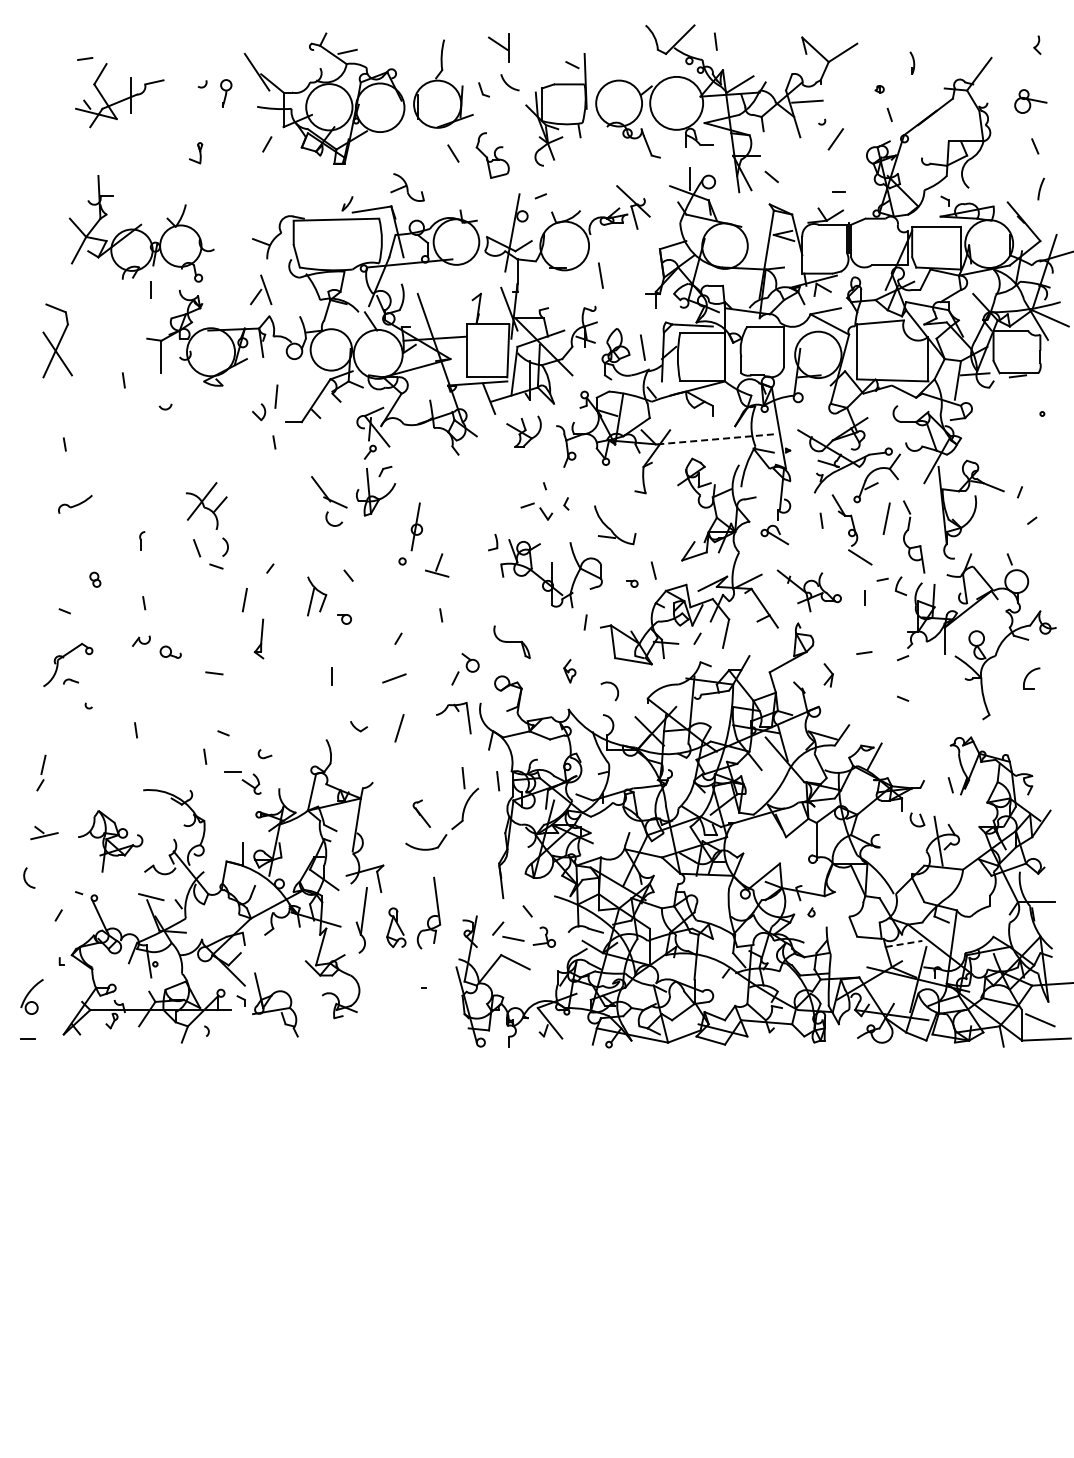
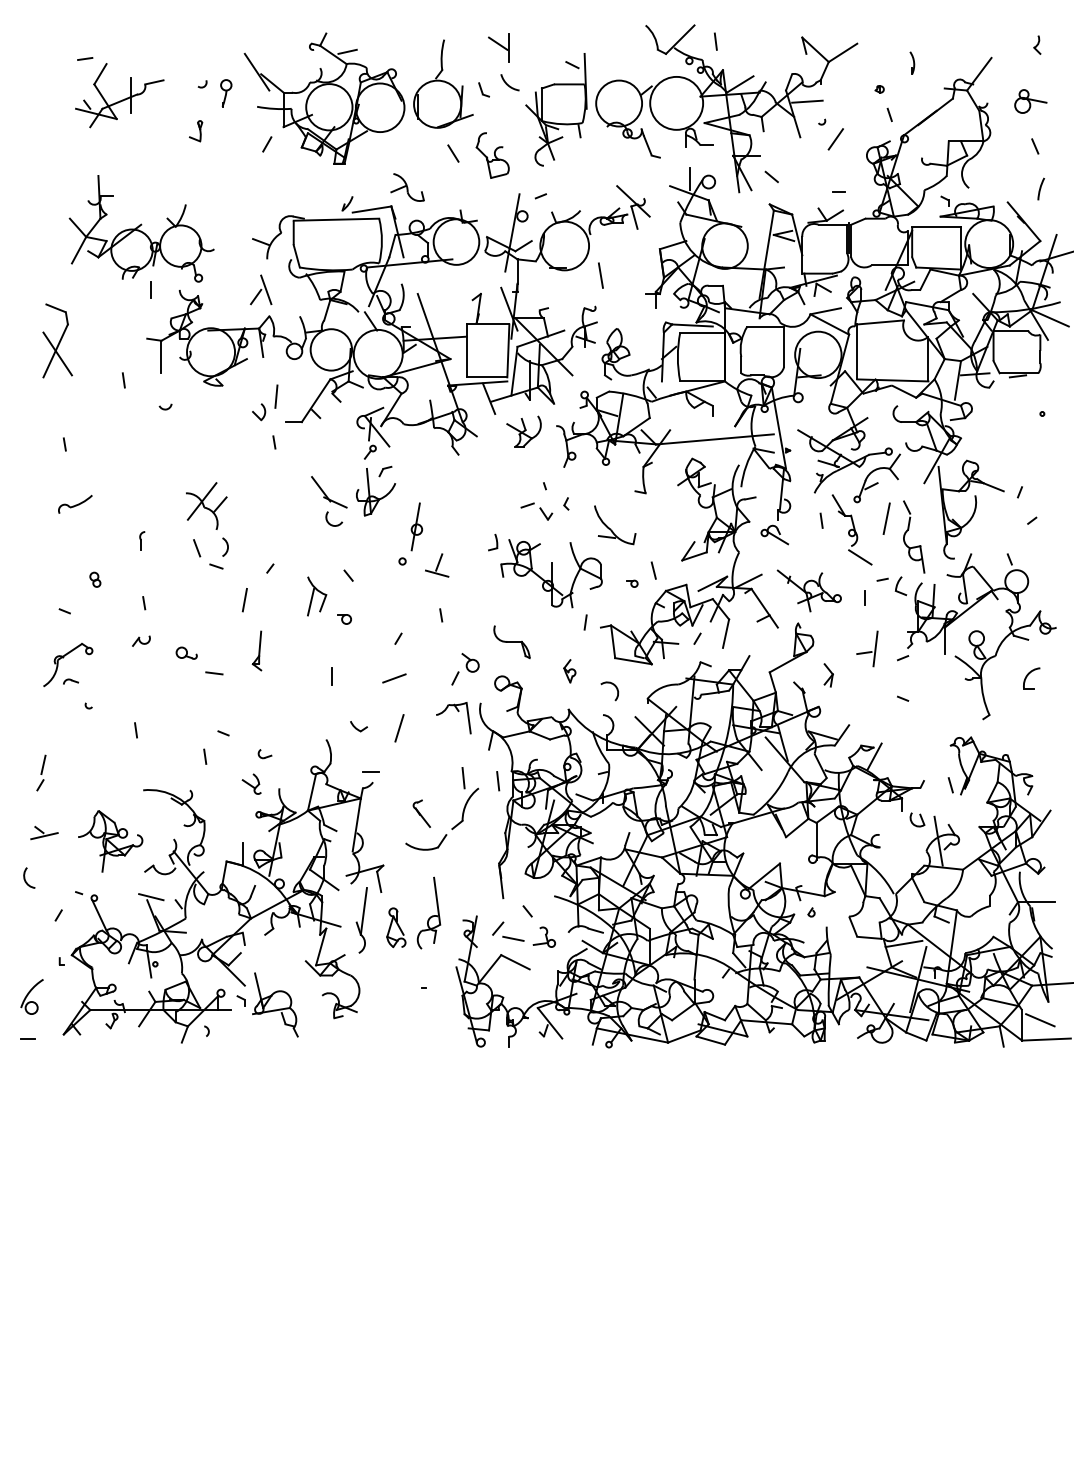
part at (196, 153) position: (196, 153) -> (196, 131)
line at (642, 347): present -> none
line at (714, 439): dashed -> solid
part at (258, 638) position: (258, 638) -> (256, 650)
line at (875, 648): none -> present
part at (170, 651) position: (170, 651) -> (186, 652)
line at (232, 771) position: (232, 771) -> (370, 771)
line at (904, 943): dashed -> solid
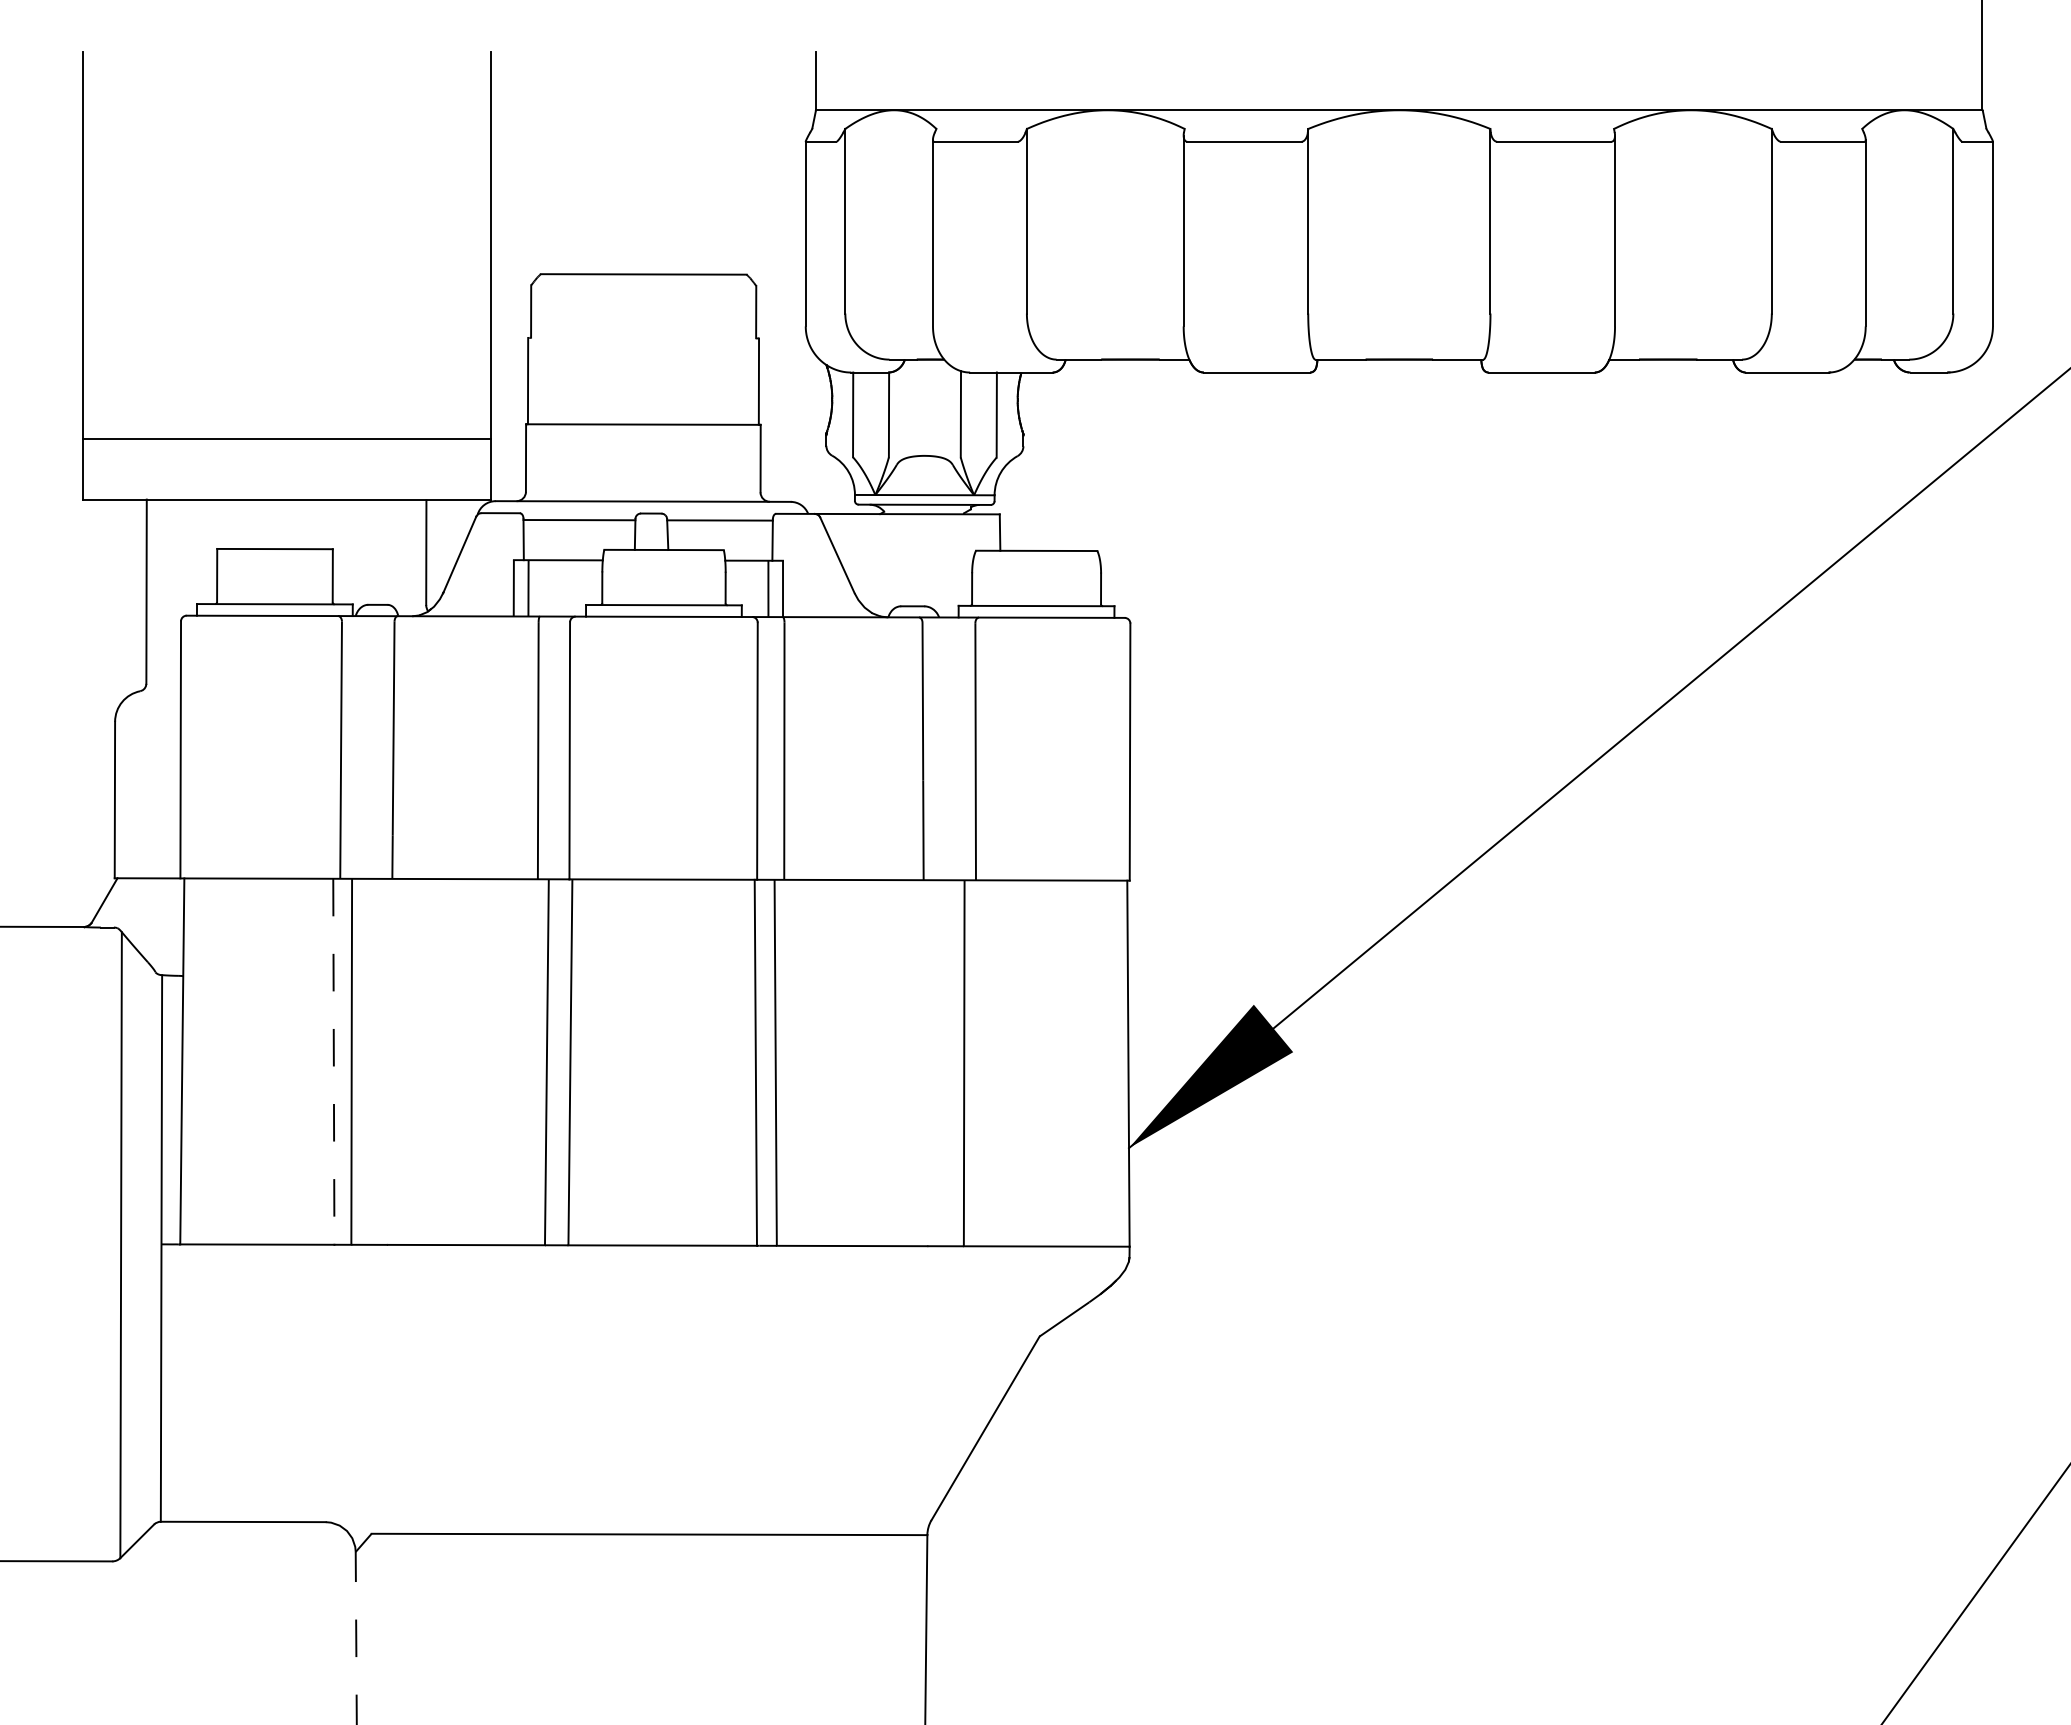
=======
Prompt:
Rewrite every line of the data, replacing "dashed" with "broken" and leaving everything else unchanged. Leave the pictures out of your answer.

Written answer:
part at (196, 153) position: (196, 153) -> (196, 131)
line at (642, 347): present -> none
line at (714, 439): broken -> solid
part at (258, 638) position: (258, 638) -> (256, 650)
line at (875, 648): none -> present
part at (170, 651) position: (170, 651) -> (186, 652)
line at (232, 771) position: (232, 771) -> (370, 771)
line at (904, 943): broken -> solid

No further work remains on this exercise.